== Segment start ==
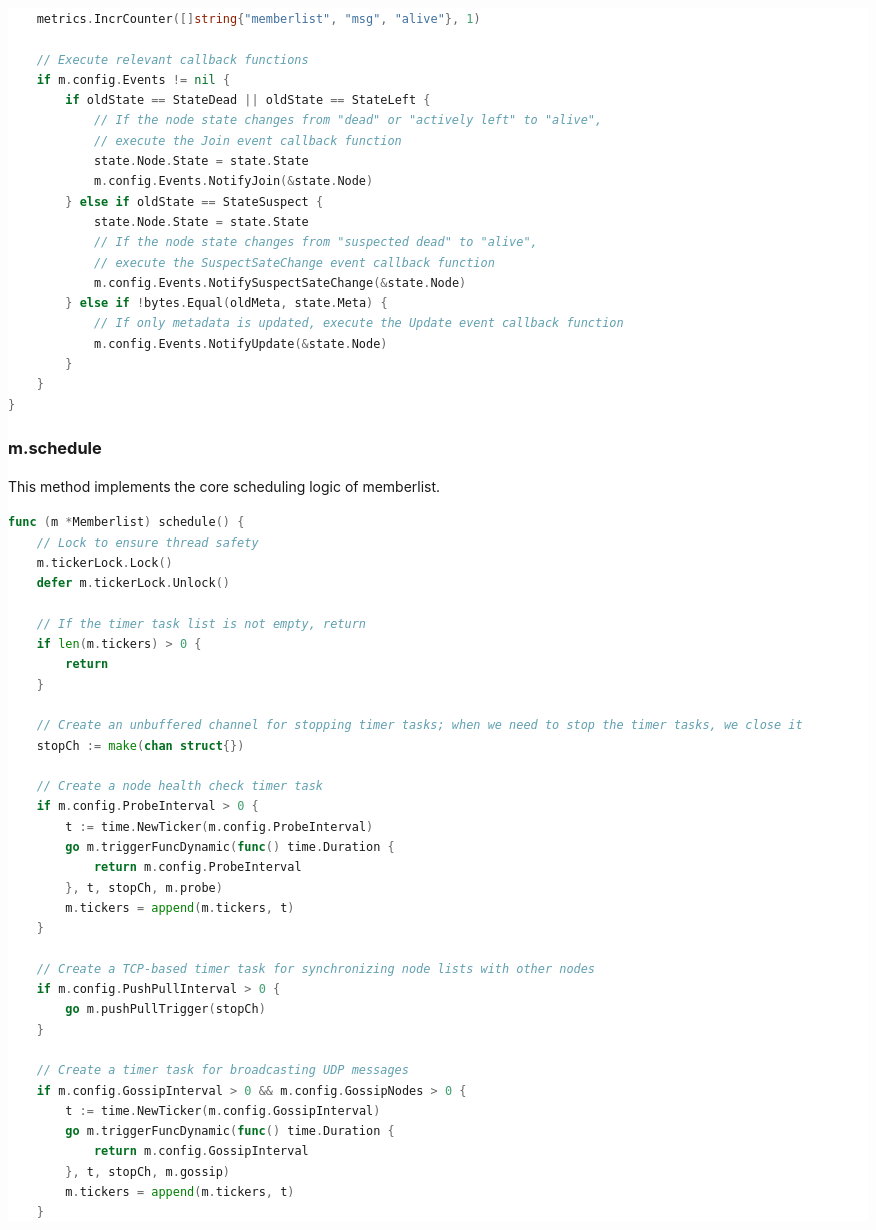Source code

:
 ```go
	metrics.IncrCounter([]string{"memberlist", "msg", "alive"}, 1)

	// Execute relevant callback functions
	if m.config.Events != nil {
		if oldState == StateDead || oldState == StateLeft {
            // If the node state changes from "dead" or "actively left" to "alive",
            // execute the Join event callback function
			state.Node.State = state.State
			m.config.Events.NotifyJoin(&state.Node)
		} else if oldState == StateSuspect {
			state.Node.State = state.State
            // If the node state changes from "suspected dead" to "alive",
            // execute the SuspectSateChange event callback function
			m.config.Events.NotifySuspectSateChange(&state.Node)
		} else if !bytes.Equal(oldMeta, state.Meta) {
			// If only metadata is updated, execute the Update event callback function
			m.config.Events.NotifyUpdate(&state.Node)
		}
	}
}
```

### m.schedule

This method implements the core scheduling logic of memberlist.

```go
func (m *Memberlist) schedule() {
    // Lock to ensure thread safety
	m.tickerLock.Lock()
	defer m.tickerLock.Unlock()

	// If the timer task list is not empty, return
	if len(m.tickers) > 0 {
		return
	}

    // Create an unbuffered channel for stopping timer tasks; when we need to stop the timer tasks, we close it
	stopCh := make(chan struct{})

	// Create a node health check timer task
	if m.config.ProbeInterval > 0 {
		t := time.NewTicker(m.config.ProbeInterval)
		go m.triggerFuncDynamic(func() time.Duration {
			return m.config.ProbeInterval
		}, t, stopCh, m.probe)
		m.tickers = append(m.tickers, t)
	}

	// Create a TCP-based timer task for synchronizing node lists with other nodes
	if m.config.PushPullInterval > 0 {
		go m.pushPullTrigger(stopCh)
	}

	// Create a timer task for broadcasting UDP messages
	if m.config.GossipInterval > 0 && m.config.GossipNodes > 0 {
		t := time.NewTicker(m.config.GossipInterval)
		go m.triggerFuncDynamic(func() time.Duration {
			return m.config.GossipInterval
		}, t, stopCh, m.gossip)
		m.tickers = append(m.tickers, t)
	}

```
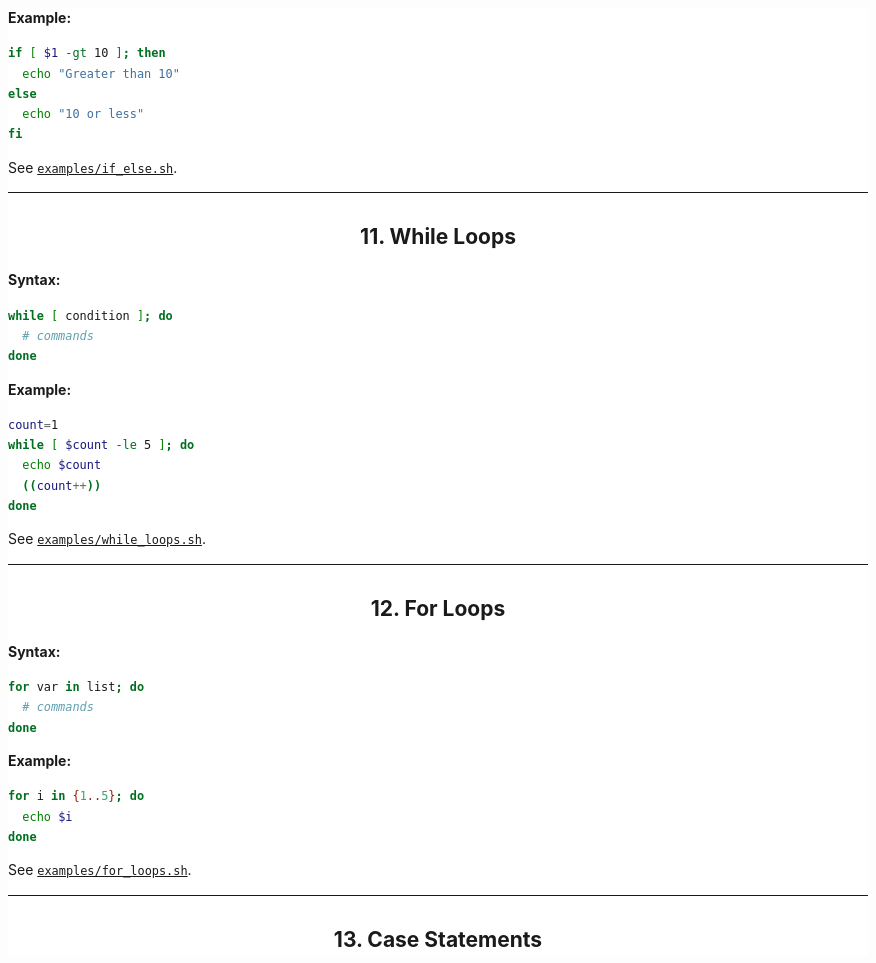 **Example:**
```bash
if [ $1 -gt 10 ]; then
  echo "Greater than 10"
else
  echo "10 or less"
fi
```

See [`examples/if_else.sh`](examples/if_else.sh).

---

## <center>11. While Loops</center>

**Syntax:**
```bash
while [ condition ]; do
  # commands
done
```

**Example:**
```bash
count=1
while [ $count -le 5 ]; do
  echo $count
  ((count++))
done
```

See [`examples/while_loops.sh`](examples/while_loops.sh).

---

## <center>12. For Loops</center>

**Syntax:**
```bash
for var in list; do
  # commands
done
```

**Example:**
```bash
for i in {1..5}; do
  echo $i
done
```

See [`examples/for_loops.sh`](examples/for_loops.sh).

---

## <center>13. Case Statements</center>
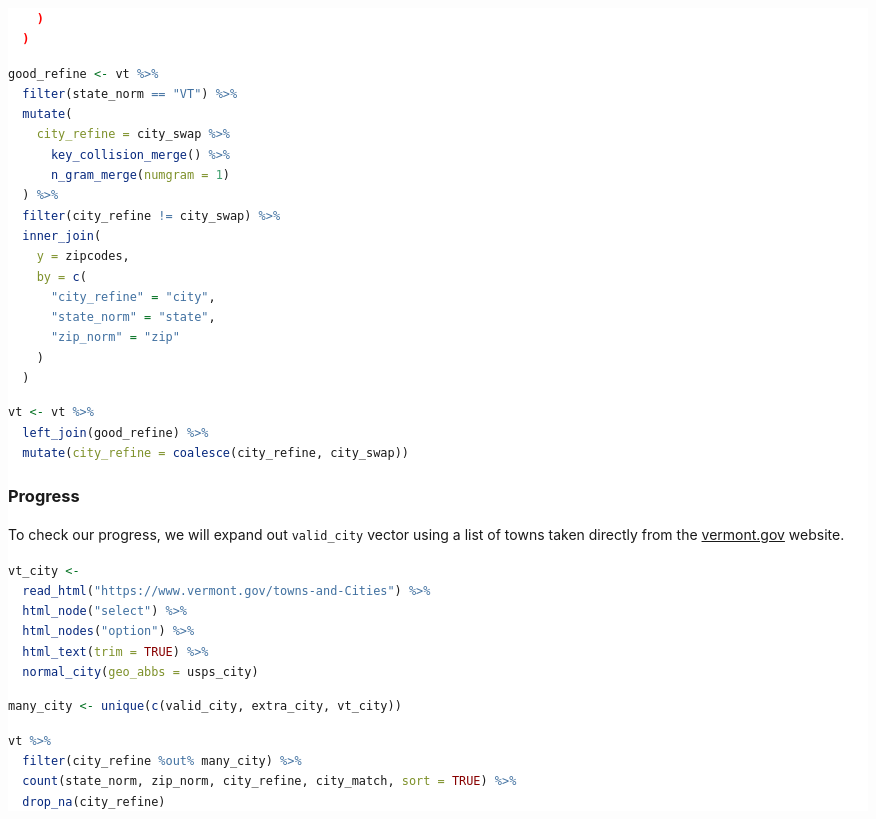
 ``` r
    )
  )
```

``` r
good_refine <- vt %>% 
  filter(state_norm == "VT") %>% 
  mutate(
    city_refine = city_swap %>% 
      key_collision_merge() %>% 
      n_gram_merge(numgram = 1)
  ) %>% 
  filter(city_refine != city_swap) %>% 
  inner_join(
    y = zipcodes,
    by = c(
      "city_refine" = "city",
      "state_norm" = "state",
      "zip_norm" = "zip"
    )
  )
```

``` r
vt <- vt %>% 
  left_join(good_refine) %>% 
  mutate(city_refine = coalesce(city_refine, city_swap))
```

### Progress

To check our progress, we will expand out `valid_city` vector using a
list of towns taken directly from the
[vermont.gov](https://www.vermont.gov) website.

``` r
vt_city <- 
  read_html("https://www.vermont.gov/towns-and-Cities") %>% 
  html_node("select") %>% 
  html_nodes("option") %>% 
  html_text(trim = TRUE) %>% 
  normal_city(geo_abbs = usps_city)
```

``` r
many_city <- unique(c(valid_city, extra_city, vt_city))
```

``` r
vt %>% 
  filter(city_refine %out% many_city) %>% 
  count(state_norm, zip_norm, city_refine, city_match, sort = TRUE) %>% 
  drop_na(city_refine)
```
== Segment end ==
Leave out the pictures and repeat the remaining data exactly.

* **Result below**:
Source code

:
 ```go
	metrics.IncrCounter([]string{"memberlist", "msg", "alive"}, 1)

	// Execute relevant callback functions
	if m.config.Events != nil {
		if oldState == StateDead || oldState == StateLeft {
            // If the node state changes from "dead" or "actively left" to "alive",
            // execute the Join event callback function
			state.Node.State = state.State
			m.config.Events.NotifyJoin(&state.Node)
		} else if oldState == StateSuspect {
			state.Node.State = state.State
            // If the node state changes from "suspected dead" to "alive",
            // execute the SuspectSateChange event callback function
			m.config.Events.NotifySuspectSateChange(&state.Node)
		} else if !bytes.Equal(oldMeta, state.Meta) {
			// If only metadata is updated, execute the Update event callback function
			m.config.Events.NotifyUpdate(&state.Node)
		}
	}
}
```

### m.schedule

This method implements the core scheduling logic of memberlist.

```go
func (m *Memberlist) schedule() {
    // Lock to ensure thread safety
	m.tickerLock.Lock()
	defer m.tickerLock.Unlock()

	// If the timer task list is not empty, return
	if len(m.tickers) > 0 {
		return
	}

    // Create an unbuffered channel for stopping timer tasks; when we need to stop the timer tasks, we close it
	stopCh := make(chan struct{})

	// Create a node health check timer task
	if m.config.ProbeInterval > 0 {
		t := time.NewTicker(m.config.ProbeInterval)
		go m.triggerFuncDynamic(func() time.Duration {
			return m.config.ProbeInterval
		}, t, stopCh, m.probe)
		m.tickers = append(m.tickers, t)
	}

	// Create a TCP-based timer task for synchronizing node lists with other nodes
	if m.config.PushPullInterval > 0 {
		go m.pushPullTrigger(stopCh)
	}

	// Create a timer task for broadcasting UDP messages
	if m.config.GossipInterval > 0 && m.config.GossipNodes > 0 {
		t := time.NewTicker(m.config.GossipInterval)
		go m.triggerFuncDynamic(func() time.Duration {
			return m.config.GossipInterval
		}, t, stopCh, m.gossip)
		m.tickers = append(m.tickers, t)
	}

```
 **Example:**
```bash
if [ $1 -gt 10 ]; then
  echo "Greater than 10"
else
  echo "10 or less"
fi
```

See [`examples/if_else.sh`](examples/if_else.sh).

---

## <center>11. While Loops</center>

**Syntax:**
```bash
while [ condition ]; do
  # commands
done
```

**Example:**
```bash
count=1
while [ $count -le 5 ]; do
  echo $count
  ((count++))
done
```

See [`examples/while_loops.sh`](examples/while_loops.sh).

---

## <center>12. For Loops</center>

**Syntax:**
```bash
for var in list; do
  # commands
done
```

**Example:**
```bash
for i in {1..5}; do
  echo $i
done
```

See [`examples/for_loops.sh`](examples/for_loops.sh).

---

## <center>13. Case Statements</center>
 ``` r
    )
  )
```

``` r
good_refine <- vt %>% 
  filter(state_norm == "VT") %>% 
  mutate(
    city_refine = city_swap %>% 
      key_collision_merge() %>% 
      n_gram_merge(numgram = 1)
  ) %>% 
  filter(city_refine != city_swap) %>% 
  inner_join(
    y = zipcodes,
    by = c(
      "city_refine" = "city",
      "state_norm" = "state",
      "zip_norm" = "zip"
    )
  )
```

``` r
vt <- vt %>% 
  left_join(good_refine) %>% 
  mutate(city_refine = coalesce(city_refine, city_swap))
```

### Progress

To check our progress, we will expand out `valid_city` vector using a
list of towns taken directly from the
[vermont.gov](https://www.vermont.gov) website.

``` r
vt_city <- 
  read_html("https://www.vermont.gov/towns-and-Cities") %>% 
  html_node("select") %>% 
  html_nodes("option") %>% 
  html_text(trim = TRUE) %>% 
  normal_city(geo_abbs = usps_city)
```

``` r
many_city <- unique(c(valid_city, extra_city, vt_city))
```

``` r
vt %>% 
  filter(city_refine %out% many_city) %>% 
  count(state_norm, zip_norm, city_refine, city_match, sort = TRUE) %>% 
  drop_na(city_refine)
```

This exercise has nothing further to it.